I want to replace string keys in dictionaries in my code with a dataclass so that I can provide meta data to the keys for debugging. However, I still want to be able to use a string to lookup dictionaries. I tried implementing a data-class with a replaced __hash__ function, however my code is not working as expected:

from dataclasses import dataclass

@dataclass(eq=True, frozen=True)
class Key:
    name: str

    def __hash__(self):
        return hash(self.name)

k = "foo"
foo = Key(name=k)

d = {}
d[foo] = 1

print(d[k])  # Key Error

The two hash functions are the same:

print(hash(k) == hash(foo))  # True

So I don’t understand why this doesn’t work.

Asked By: Tom McLean

||

Answers:

Two objects having different hashes guarantees that they’re different, but two objects having the same hash doesn’t in itself guarantee that they’re the same (because hash collisions exist). If you want the Key to be considered equal to a corresponding str, implement that in __eq__:

    def __eq__(self, other):
        if isinstance(other, Key):
            return self.name == other.name
        if isinstance(other, str):
            return self.name == other
        return False

This fixes the KeyError you’re encountering.

Answered By: Samwise

Adding my notes here from the comments on the answer above, as no one looks at those in any case, so those are likely to get swept under the rug at some point.
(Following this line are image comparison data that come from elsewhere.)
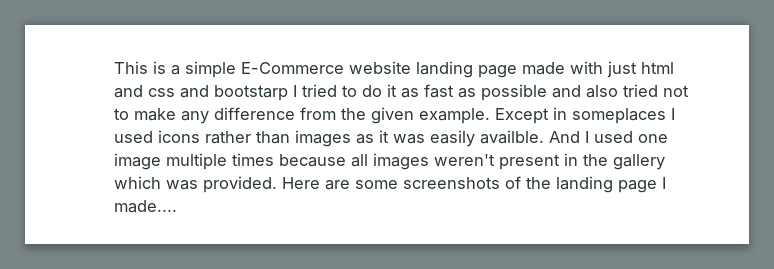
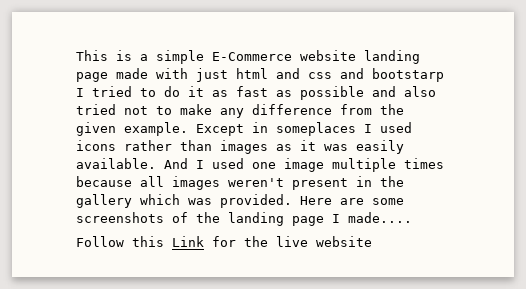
[480,130,544,144] availble. -> [76,158,156,169] available.
(177, 206) none -> [76,236,372,247] // Follow this Link for the live website

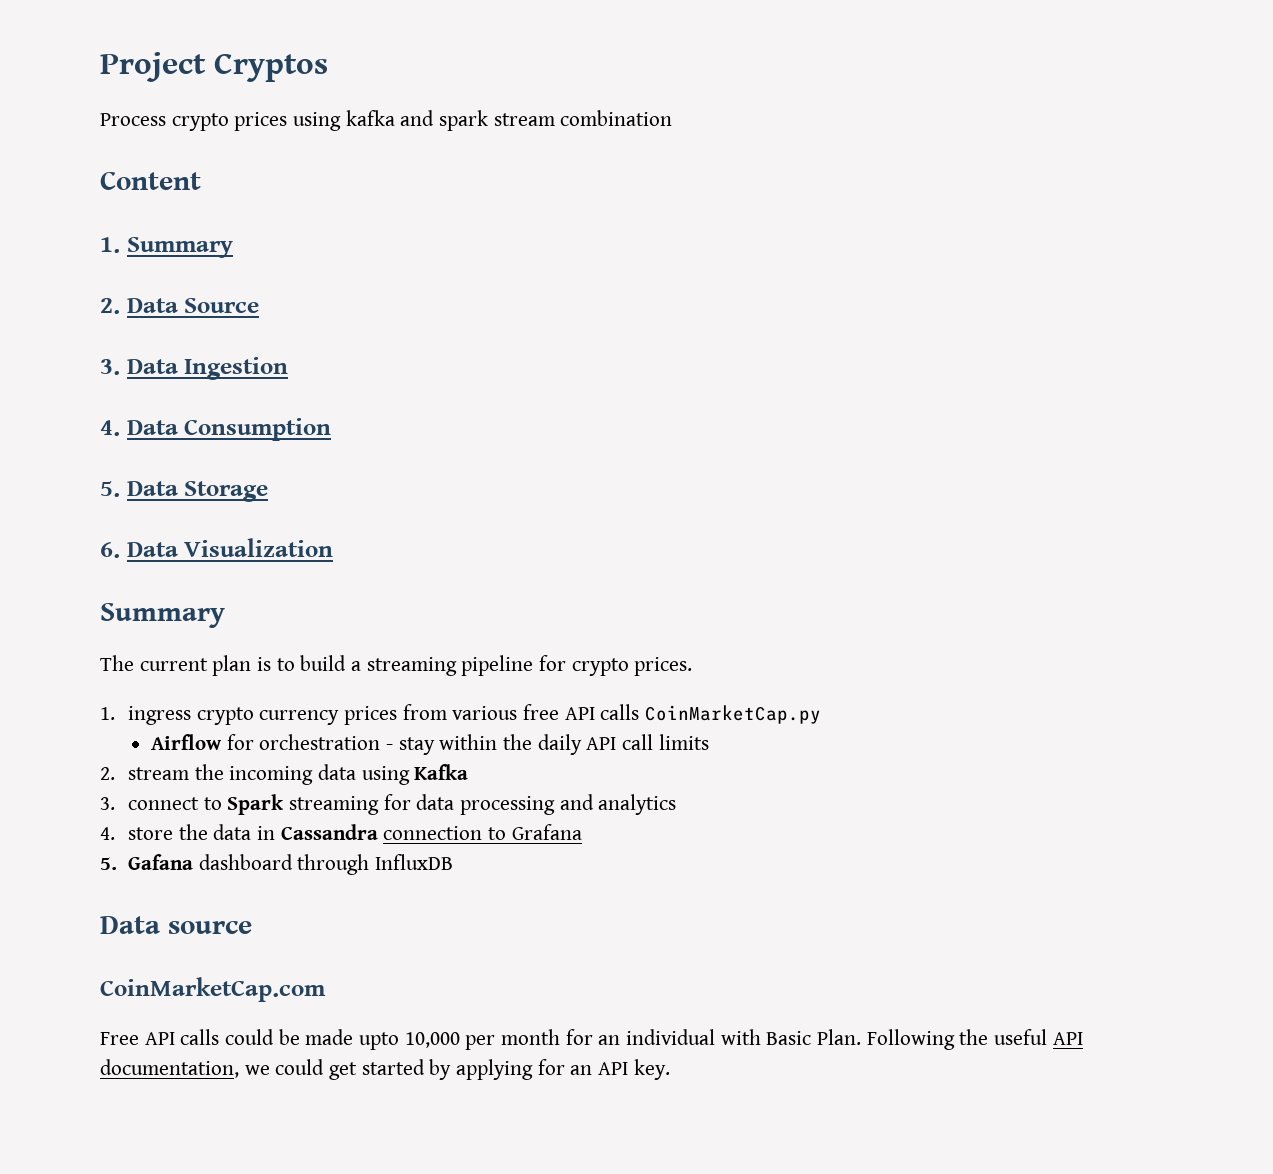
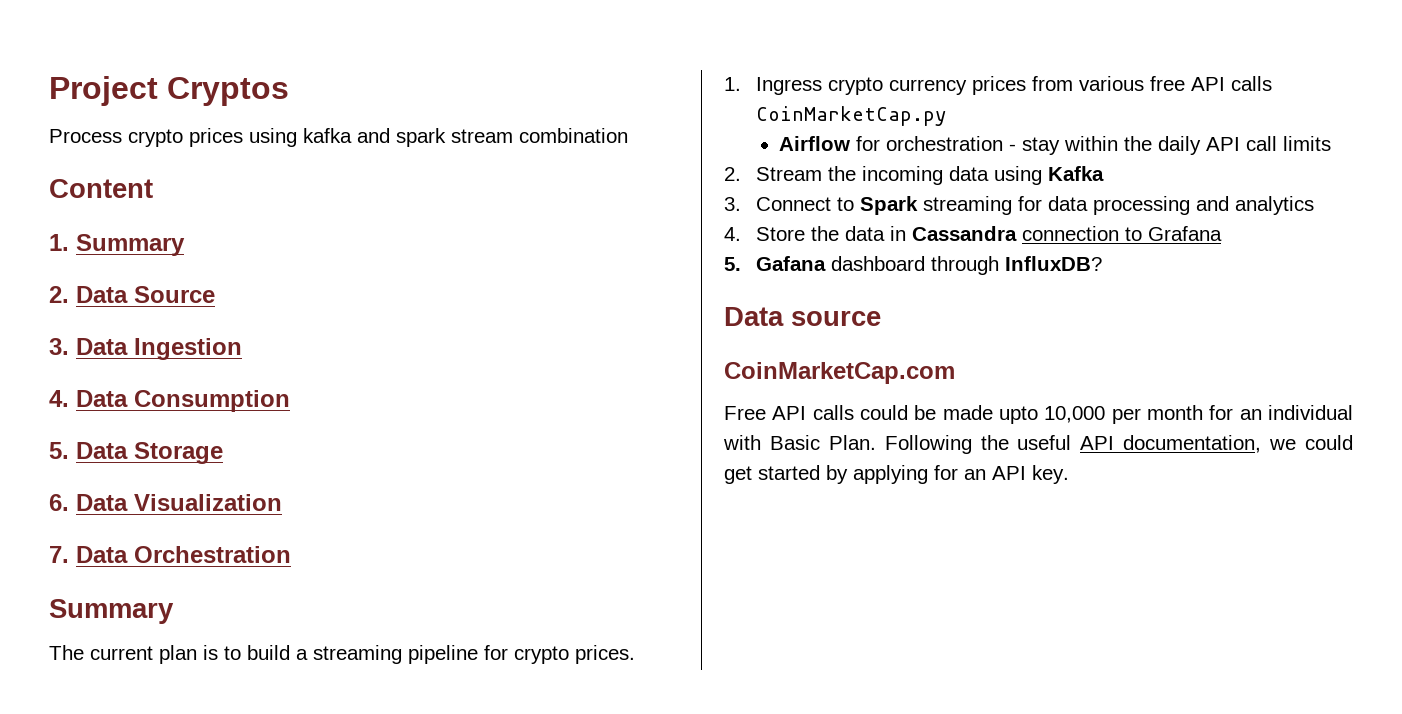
(334, 547) none -> [49,546,291,563] // 7. Data Orchestration
[127,706,191,725] ingress -> [756,77,823,95] Ingress
[127,767,189,780] stream -> [756,167,823,181] Stream
[127,797,199,810] connect -> [756,197,832,211] Connect
[127,827,173,840] store -> [756,227,806,241] Store
[374,854,453,870] InfluxDB -> [1005,256,1103,271] InfluxDB?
  • PyCharm also produces a helpful warning:

    ‘eq’ is ignored if the class already defines ‘__eq__‘ method.

    I think this means to remove the eq=True usage as well, from the @dataclass(...) decorator.

  • technically, you could also remove the last if isinstance(..., str): as well as the last return statement. I’m not entirely sure what would be the implications of that, however.

Here then, is a slightly more optimized approach (timings with timeit module below):

class Key:
    name: str

    def __hash__(self):
        return hash(self.name)

    def __eq__(self, other):
        return self.name == getattr(other, 'name', other)

Timings with timeit

from dataclasses import dataclass
from timeit import timeit


@dataclass(frozen=True)
class Key:
    name: str

    def __hash__(self):
        return hash(self.name)

    def __eq__(self, other):
        if isinstance(other, Key):
            return self.name == other.name
        if isinstance(other, str):
            return self.name == other
        return False


class KeyTwo(Key):
    def __eq__(self, other):
        return self.name == getattr(other, 'name', other)


k = "foo"
foo = Key(name=k)
foo_two = KeyTwo(name=k)

print('__eq__() Timings --')
print('isinstance():  ',  timeit("foo == k", globals=globals()))
print('getattr():     ', timeit("foo_two == k", globals=globals()))

assert foo == foo_two == k

Results on my M1 Mac:

__eq__() Timings --
isinstance():   0.10553250007797033
getattr():      0.08371329202782363
Answered By: rv.kvetch